Lulls is associated with an album of 17th-century goldsmith's drawings of jewels, on paper and on vellum, held by the Victoria and Albert Museum (V&A D6 1896). The drawings are by three or four artists. A link to Lulls and his workshop is provided by an inscription in Dutch which says a jewel was an undesirable colour and could not be sold, so it would be returned to "my brother Peter Lulls and company", signed by "AL". The manuscript also includes a royal warrant to Lulls and Herrick from 1605.

Such drawings were made as record drawings for inventories, or for use within a business as the Lulls inscription demonstrates, or when wealthy patrons commissioned jewels. Some of drawings in the Lulls album depict gems at actual size. A letter sent to Arthur Bodren, a page of Anne of Denmark, describes efforts to find diamonds and rubies in the royal Jewel House of the right size to suit a pattern drawn by a Mr Halle. John Spilman made record drawings of the cut and settings of eleven diamonds which Anne of Denmark pawned in March 1615.
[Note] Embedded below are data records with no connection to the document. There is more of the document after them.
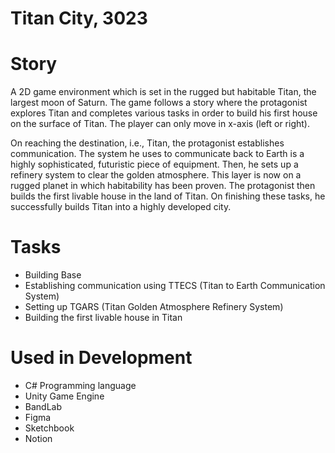 # Titan City, 3023

# Story

A 2D game environment which is set in the rugged but habitable Titan, the largest moon of Saturn. The game follows a story where the protagonist explores Titan and completes various tasks in order to build his first house on the surface of Titan. The player can only move in x-axis (left or right).

On reaching the destination, i.e., Titan, the protagonist establishes communication. The system he uses to communicate back to Earth is a highly sophisticated, futuristic piece of equipment. Then, he sets up a refinery system to clear the golden atmosphere. This layer is now on a rugged planet in which habitability has been proven. The protagonist then builds the first livable house in the land of Titan. On finishing these tasks, he successfully builds Titan into a highly developed city.

# Tasks

- Building Base
- Establishing communication using TTECS (Titan to Earth Communication System)
- Setting up TGARS (Titan Golden Atmosphere Refinery System)
- Building the first livable house in Titan

# Used in Development

- C# Programming language
- Unity Game Engine
- BandLab
- Figma
- Sketchbook
- Notion

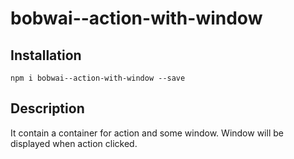 # bobwai--action-with-window

## Installation

    npm i bobwai--action-with-window --save

## Description

It contain a container for action and some window. Window will be displayed when action clicked.
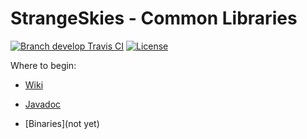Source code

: # StrangeSkies - Common Libraries

[![Branch develop Travis CI](http://img.shields.io/travis/StrangeSkies/uk.co.strangeskies.svg)](https://travis-ci.org/StrangeSkies/uk.co.strangeskies)
[![License](https://img.shields.io/github/license/StrangeSkies/uk.co.strangeskies.svg)](https://tldrlegal.com/license/gnu-general-public-license-v3-%28gpl-3%29)

Where to begin:

* [Wiki](https://github.com/StrangeSkies/uk.co.strangeskies/wiki)

* [Javadoc](https://strangeskies.github.io/uk.co.strangeskies/)

* [Binaries](not yet)
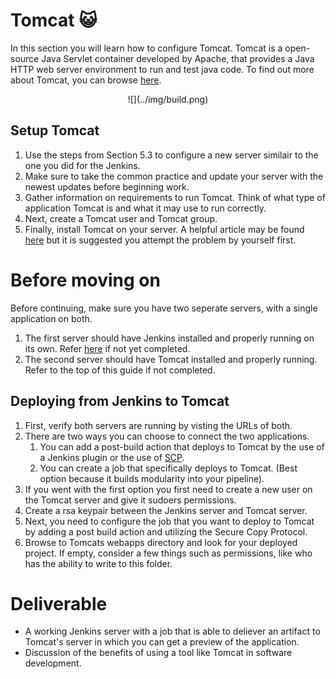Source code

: # Tomcat :smiley_cat:
In this section you will learn how to configure Tomcat. Tomcat is a open-source Java Servlet container developed by Apache, that provides a Java HTTP web server environment to run and test java code. To find out more about Tomcat, you can browse [here](https://en.wikipedia.org/wiki/Apache_Tomcat).

<center>
  ![](../img/build.png)  
</center>

## Setup Tomcat
1. Use the steps from Section 5.3 to configure a new server similair to the one you did for the Jenkins.
2. Make sure to take the common practice and update your server with the newest updates before beginning work.
3. Gather information on requirements to run Tomcat. Think of what type of application Tomcat is and what it may use to run correctly.
4. Next, create a Tomcat user and Tomcat group.
5. Finally, install Tomcat on your server. A helpful article may be found [here](https://www.excelsior-usa.com/articles/tomcat-amazon-ec2-basic.html_) but it is suggested you attempt the problem by yourself first.

# Before moving on
Before continuing, make sure you have two seperate servers, with a single application on both.
1. The first server should have Jenkins installed and properly running on its own. Refer [here](https://devops-bootcamp.liatr.io/#/5/5.3-jenkins) if not yet completed.
2. The second server should have Tomcat installed and properly running. Refer to the top of this guide if not completed.

## Deploying from Jenkins to Tomcat
1. First, verify both servers are running by visting the URLs of both.
2. There are two ways you can choose to connect the two applications.
    1. You can add a post-build action that deploys to Tomcat by the use of a Jenkins plugin or the use of [SCP](https://en.wikipedia.org/wiki/Secure_copy).
    2. You can create a job that specifically deploys to Tomcat. (Best option because it builds modularity into your pipeline).
3. If you went with the first option you first need to create a new user on the Tomcat server and give it sudoers permissions.
4. Create a rsa keypair between the Jenkins server and Tomcat server.
5. Next, you need to configure the job that you want to deploy to Tomcat by adding a post build action and utilizing the Secure Copy Protocol.
6. Browse to Tomcats webapps directory and look for your deployed project. If empty, consider a few things such as permissions, like who has the ability to write to this folder.

# Deliverable 
- A working Jenkins server with a job that is able to deliever an artifact to Tomcat's server in which you can get a preview of the application.
- Discussion of the benefits of using a tool like Tomcat in software development.
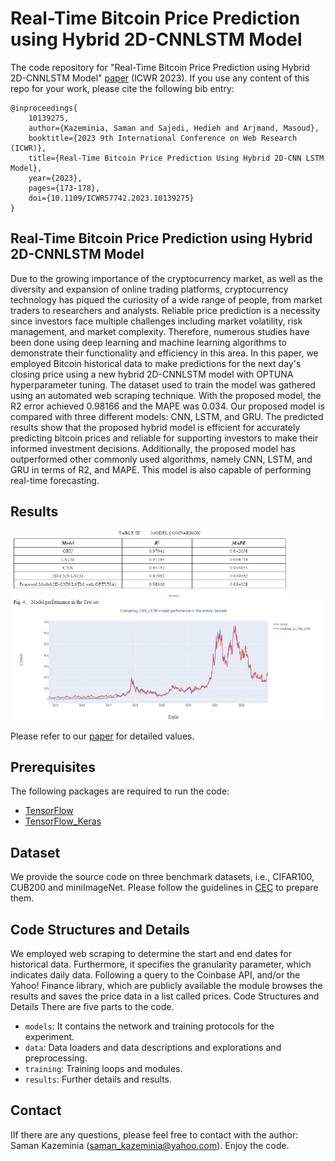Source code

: # Real-Time Bitcoin Price Prediction using Hybrid 2D-CNNLSTM Model

The code repository for "Real-Time Bitcoin Price Prediction using Hybrid 2D-CNNLSTM Model" [paper](https://ieeexplore.ieee.org/abstract/document/10139275/) (ICWR 2023). If you use any content of this repo for your work, please cite the following bib entry:
  
    @inproceedings{
        10139275,
        author={Kazeminia, Saman and Sajedi, Hedieh and Arjmand, Masoud},
        booktitle={2023 9th International Conference on Web Research (ICWR)}, 
        title={Real-Time Bitcoin Price Prediction Using Hybrid 2D-CNN LSTM Model}, 
        year={2023},
        pages={173-178},
        doi={10.1109/ICWR57742.2023.10139275}
    }


## Real-Time Bitcoin Price Prediction using Hybrid 2D-CNNLSTM Model

Due to the growing importance of the cryptocurrency market, as well as the diversity and expansion of online trading platforms, cryptocurrency technology has piqued the curiosity of a wide range of people, from market traders to researchers and analysts. Reliable price prediction is a necessity since investors face multiple challenges including market volatility, risk management, and market complexity. Therefore, numerous studies have been done using deep learning and machine learning algorithms to demonstrate their functionality and efficiency in this area. In this paper, we employed Bitcoin historical data to make predictions for the next day's closing price using a new hybrid 2D-CNNLSTM model with OPTUNA hyperparameter tuning. The dataset used to train the model was gathered using an automated web scraping technique. With the proposed model, the R2 error achieved 0.98166 and the MAPE was 0.034. Our proposed model is compared with three different models: CNN, LSTM, and GRU. The predicted results show that the proposed hybrid model is efficient for accurately predicting bitcoin prices and reliable for supporting investors to make their informed investment decisions. Additionally, the proposed model has outperformed other commonly used algorithms, namely CNN, LSTM, and GRU in terms of R2, and MAPE. This model is also capable of performing real-time forecasting.


## Results
<img src='results/tbl3.png' style="align-self: center" width='450' height='100'>
<img src='results/fig4.png' width='900' height='200'>

Please refer to our [paper](https://ieeexplore.ieee.org/abstract/document/10139275/) for detailed values.

## Prerequisites

The following packages are required to run the code:

- [TensorFlow](https://www.tensorflow.org/resources/libraries-extensions)
- [TensorFlow_Keras](https://www.tensorflow.org/guide/keras)



## Dataset
We provide the source code on three benchmark datasets, i.e., CIFAR100, CUB200 and miniImageNet. Please follow the guidelines in [CEC](https://github.com/icoz69/CEC-CVPR2021) to prepare them.


## Code Structures and Details
We employed web scraping to determine the start and end dates for historical data. Furthermore, it specifies the granularity parameter, which indicates daily data. Following a query to the Coinbase API, and/or the Yahoo! Finance library, which are publicly available the module browses the results and saves the price data in a list called prices. 
Code Structures and Details
There are five parts to the code.
  - `models`: It contains the network and training protocols for the experiment.
  - `data`: Data loaders and data descriptions and explorations and preprocessing.
  - `training`: Training loops and modules.
  - `results`: Further details and results.

    
## Contact 
IIf there are any questions, please feel free to contact with the author: Saman Kazeminia (saman_kazeminia@yahoo.com). Enjoy the code.



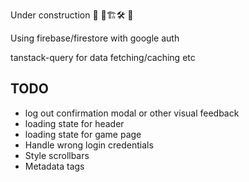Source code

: Under construction
🚧 🔧🏗️🛠️ 🚧

Using firebase/firestore with google auth

tanstack-query for data fetching/caching etc

## TODO

- log out confirmation modal or other visual feedback
- loading state for header
- loading state for game page
- Handle wrong login credentials
- Style scrollbars
- Metadata tags

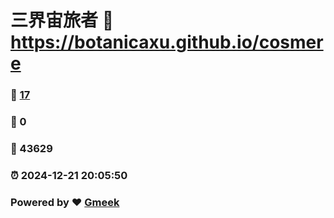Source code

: # 三界宙旅者 :link: https://botanicaxu.github.io/cosmere 
### :page_facing_up: [17](https://botanicaxu.github.io/cosmere/tag.html) 
### :speech_balloon: 0 
### :hibiscus: 43629 
### :alarm_clock: 2024-12-21 20:05:50 
### Powered by :heart: [Gmeek](https://github.com/Meekdai/Gmeek)
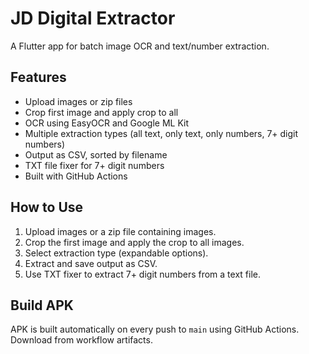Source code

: # JD Digital Extractor

A Flutter app for batch image OCR and text/number extraction.

## Features
- Upload images or zip files
- Crop first image and apply crop to all
- OCR using EasyOCR and Google ML Kit
- Multiple extraction types (all text, only text, only numbers, 7+ digit numbers)
- Output as CSV, sorted by filename
- TXT file fixer for 7+ digit numbers
- Built with GitHub Actions

## How to Use
1. Upload images or a zip file containing images.
2. Crop the first image and apply the crop to all images.
3. Select extraction type (expandable options).
4. Extract and save output as CSV.
5. Use TXT fixer to extract 7+ digit numbers from a text file.

## Build APK
APK is built automatically on every push to `main` using GitHub Actions. Download from workflow artifacts.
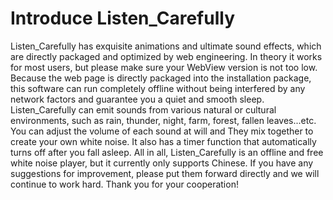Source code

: # Introduce Listen_Carefully
Listen_Carefully has exquisite animations and ultimate sound effects, which are directly packaged and optimized by web engineering. In theory it works for most users, but please make sure your WebView version is not too low. Because the web page is directly packaged into the installation package, this software can run completely offline without being interfered by any network factors and guarantee you a quiet and smooth sleep.
Listen_Carefully can emit sounds from various natural or cultural environments, such as rain, thunder, night, farm, forest, fallen leaves...etc. You can adjust the volume of each sound at will and They mix together to create your own white noise. It also has a timer function that automatically turns off after you fall asleep.
All in all, Listen_Carefully is an offline and free white noise player, but it currently only supports Chinese. If you have any suggestions for improvement, please put them forward directly and we will continue to work hard. Thank you for your cooperation!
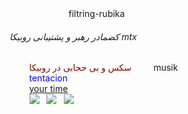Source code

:<html>
    <head>
        <titel>
            filtring-rubika
        </titel>
    </head>
    <body>
        <h6>کصمادر رهبر و پشتیبانی روبیکا mtx</h6>
        <font color = "80080">سکس و بی حجابی در روبیکا</font>
        <font>musik</font>
        <br>
        <font color="0400FF">tentacion</font>
        <br>
        <a href = "http://time.com">your time</a>
        <br>
        <img src ="https://s8.uupload.ir/files/hazel-moore5_mq37.jpg" >
  <img src =
https://s8.uupload.ir/files/hazel-moore5_mq37.jpg> 
  <img src =https://s8.uupload.ir/files/interracial-porn-webcam-3_qg34.jpg(mh=s0lkcxmhtl_t6ec0)16_tpmx.jpg> 
  
    </body>
</html>
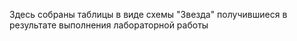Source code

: Здесь собраны таблицы в виде схемы "Звезда" получившиеся в результате выполнения лабораторной работы
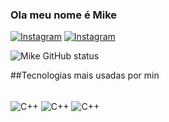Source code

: ### Ola meu nome é Mike

[![Instagram](https://img.shields.io/badge/Instagram-E4405F?style=for-the-badge&logo=instagram&logoColor=white)](https://www.instagram.com/_a_noob_in_the_world_/)
[![Instagram](https://img.shields.io/badge/LinkedIn-0077B5?style=for-the-badge&logo=linkedin&logoColor=white)](https://www.linkedin.com/in/mikeolisilva/)


![Mike GitHub status](https://github-readme-stats.vercel.app/api?username=MikeSilv4&show_icons=true&theme=gruvbox)

##Tecnologias mais usadas por min
<div style="display: inline_block"><br/>
    <img align="center" alt="C++" scr="https://img.shields.io/badge/C%2B%2B-00599C?style=for-the-badge&logo=c%2B%2B&logoColor=white"/>
    <img align="center" alt="C++" scr="https://img.shields.io/badge/Python-14354C?style=for-the-badge&logo=python&logoColor=white"/>
    <img align="center" alt="C++" scr="https://img.shields.io/badge/C-00599C?style=for-the-badge&logo=c&logoColor=white"/>
</div>
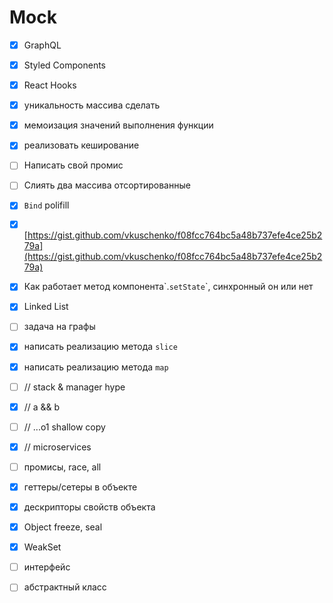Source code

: # Mock

* [x] GraphQL
* [x] Styled Components
* [x] React Hooks
* [x] уникальность массива сделать
* [x] мемоизация значений выполнения функции
* [x] реализовать кеширование
* [ ] Написать свой промис
* [ ] Слиять два массива отсортированные
* [x] `Bind` polifill
* [x] [https://gist.github.com/vkuschenko/f08fcc764bc5a48b737efe4ce25b279a](https://gist.github.com/vkuschenko/f08fcc764bc5a48b737efe4ce25b279a)
* [x] Как работает метод компонента\`.`setState`\`, синхронный он или нет
* [x] Linked List
* [ ] задача на графы
* [x] написать реализацию метода `slice`
* [x] написать реализацию метода `map`
* [ ] // stack & manager hype 
* [x] // a && b 
* [ ] // ...o1 shallow copy 
* [x] // microservices
* [ ] промисы, race, all
* [x] геттеры/сетеры в объекте
* [x] дескрипторы свойств объекта
* [x] Object freeze, seal
* [x] WeakSet
* [ ] интерфейс 
* [ ] абстрактный класс











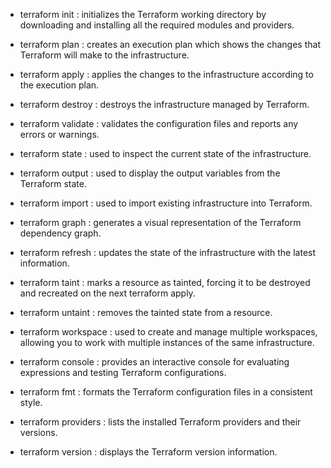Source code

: - terraform init : initializes the Terraform working directory by downloading and installing all the required 
modules and providers.

- terraform plan : creates an execution plan which shows the changes that Terraform will make to the 
infrastructure.

- terraform apply : applies the changes to the infrastructure according to the execution plan.

- terraform destroy : destroys the infrastructure managed by Terraform.

- terraform validate : validates the configuration files and reports any errors or warnings.

- terraform state : used to inspect the current state of the infrastructure.

- terraform output : used to display the output variables from the Terraform state.

- terraform import : used to import existing infrastructure into Terraform.

- terraform graph : generates a visual representation of the Terraform dependency graph.

- terraform refresh : updates the state of the infrastructure with the latest information.

- terraform taint : marks a resource as tainted, forcing it to be destroyed and recreated on the next terraform 
apply.

- terraform untaint : removes the tainted state from a resource.

- terraform workspace : used to create and manage multiple workspaces, allowing you to work with multiple 
instances of the same infrastructure.

- terraform console : provides an interactive console for evaluating expressions and testing Terraform 
configurations.

- terraform fmt : formats the Terraform configuration files in a consistent style.

- terraform providers : lists the installed Terraform providers and their versions.

- terraform version : displays the Terraform version information.

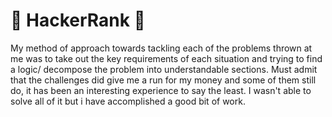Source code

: # 🧬 HackerRank 🧬
My method of approach towards tackling each of the problems thrown at me was to take out the key requirements of each situation and trying to find a logic/ decompose the problem into 
understandable sections. Must admit that the challenges did give me a run for my money and some of them still do, it has been an interesting experience to say the least. I wasn't able to solve all of it but i have accomplished a good bit of work.

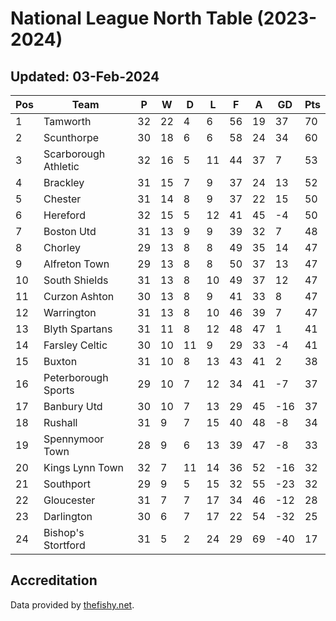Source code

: # National League North Table (2023-2024)
## Updated: 03-Feb-2024

| Pos | Team | P | W | D | L | F | A | GD | Pts |
| --- | --- | --- | --- | --- | --- | --- | --- | --- | --- |
| 1 | Tamworth | 32 | 22 | 4 | 6 | 56 | 19 | 37 | 70 |
| 2 | Scunthorpe | 30 | 18 | 6 | 6 | 58 | 24 | 34 | 60 |
| 3 | Scarborough Athletic | 32 | 16 | 5 | 11 | 44 | 37 | 7 | 53 |
| 4 | Brackley | 31 | 15 | 7 | 9 | 37 | 24 | 13 | 52 |
| 5 | Chester | 31 | 14 | 8 | 9 | 37 | 22 | 15 | 50 |
| 6 | Hereford | 32 | 15 | 5 | 12 | 41 | 45 | -4 | 50 |
| 7 | Boston Utd | 31 | 13 | 9 | 9 | 39 | 32 | 7 | 48 |
| 8 | Chorley | 29 | 13 | 8 | 8 | 49 | 35 | 14 | 47 |
| 9 | Alfreton Town | 29 | 13 | 8 | 8 | 50 | 37 | 13 | 47 |
| 10 | South Shields | 31 | 13 | 8 | 10 | 49 | 37 | 12 | 47 |
| 11 | Curzon Ashton | 30 | 13 | 8 | 9 | 41 | 33 | 8 | 47 |
| 12 | Warrington | 31 | 13 | 8 | 10 | 46 | 39 | 7 | 47 |
| 13 | Blyth Spartans | 31 | 11 | 8 | 12 | 48 | 47 | 1 | 41 |
| 14 | Farsley Celtic | 30 | 10 | 11 | 9 | 29 | 33 | -4 | 41 |
| 15 | Buxton | 31 | 10 | 8 | 13 | 43 | 41 | 2 | 38 |
| 16 | Peterborough Sports | 29 | 10 | 7 | 12 | 34 | 41 | -7 | 37 |
| 17 | Banbury Utd | 30 | 10 | 7 | 13 | 29 | 45 | -16 | 37 |
| 18 | Rushall | 31 | 9 | 7 | 15 | 40 | 48 | -8 | 34 |
| 19 | Spennymoor Town | 28 | 9 | 6 | 13 | 39 | 47 | -8 | 33 |
| 20 | Kings Lynn Town | 32 | 7 | 11 | 14 | 36 | 52 | -16 | 32 |
| 21 | Southport | 29 | 9 | 5 | 15 | 32 | 55 | -23 | 32 |
| 22 | Gloucester | 31 | 7 | 7 | 17 | 34 | 46 | -12 | 28 |
| 23 | Darlington | 30 | 6 | 7 | 17 | 22 | 54 | -32 | 25 |
| 24 | Bishop's Stortford | 31 | 5 | 2 | 24 | 29 | 69 | -40 | 17 |

## Accreditation 

Data provided by [thefishy.net](https://www.thefishy.net/).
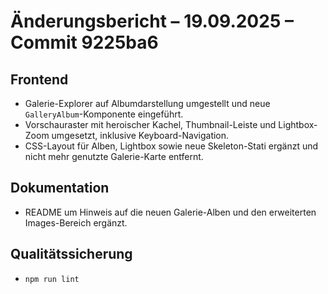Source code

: # Änderungsbericht – 19.09.2025 – Commit 9225ba6

## Frontend
- Galerie-Explorer auf Albumdarstellung umgestellt und neue `GalleryAlbum`-Komponente eingeführt.
- Vorschauraster mit heroischer Kachel, Thumbnail-Leiste und Lightbox-Zoom umgesetzt, inklusive Keyboard-Navigation.
- CSS-Layout für Alben, Lightbox sowie neue Skeleton-Stati ergänzt und nicht mehr genutzte Galerie-Karte entfernt.

## Dokumentation
- README um Hinweis auf die neuen Galerie-Alben und den erweiterten Images-Bereich ergänzt.

## Qualitätssicherung
- `npm run lint`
- Lulls album, p. 49 with Dutch inscription signed "AL"
- Lulls album, design for a feather or aigrette (or bodkin) with emeralds and rubies
- Lulls album, designs for two feather jewels or aigrettes

Feather jewels were popular in the early 17th-century and frequently appear in portraits. Designs in the Lulls album for aigrettes or feather jewels have been associated with a portrait by Paul van Somer at the Yale Center for British Art, called Elizabeth Pierrepont, Countess of Kellie. (This Countess of Kellie was not the Elizabeth Pierrepont who had served Mary, Queen of Scots). Marie Stewart, Countess of Mar, made efforts to recover a feather jewel set with 49 diamonds which her daughter Catherine Erskine, Countess of Haddington, had pawned.

King James had a feather jewel made up with 26 large diamonds and smaller stones which he wore on his hat. The jewel was depicted in several portraits following a pattern of John de Critz.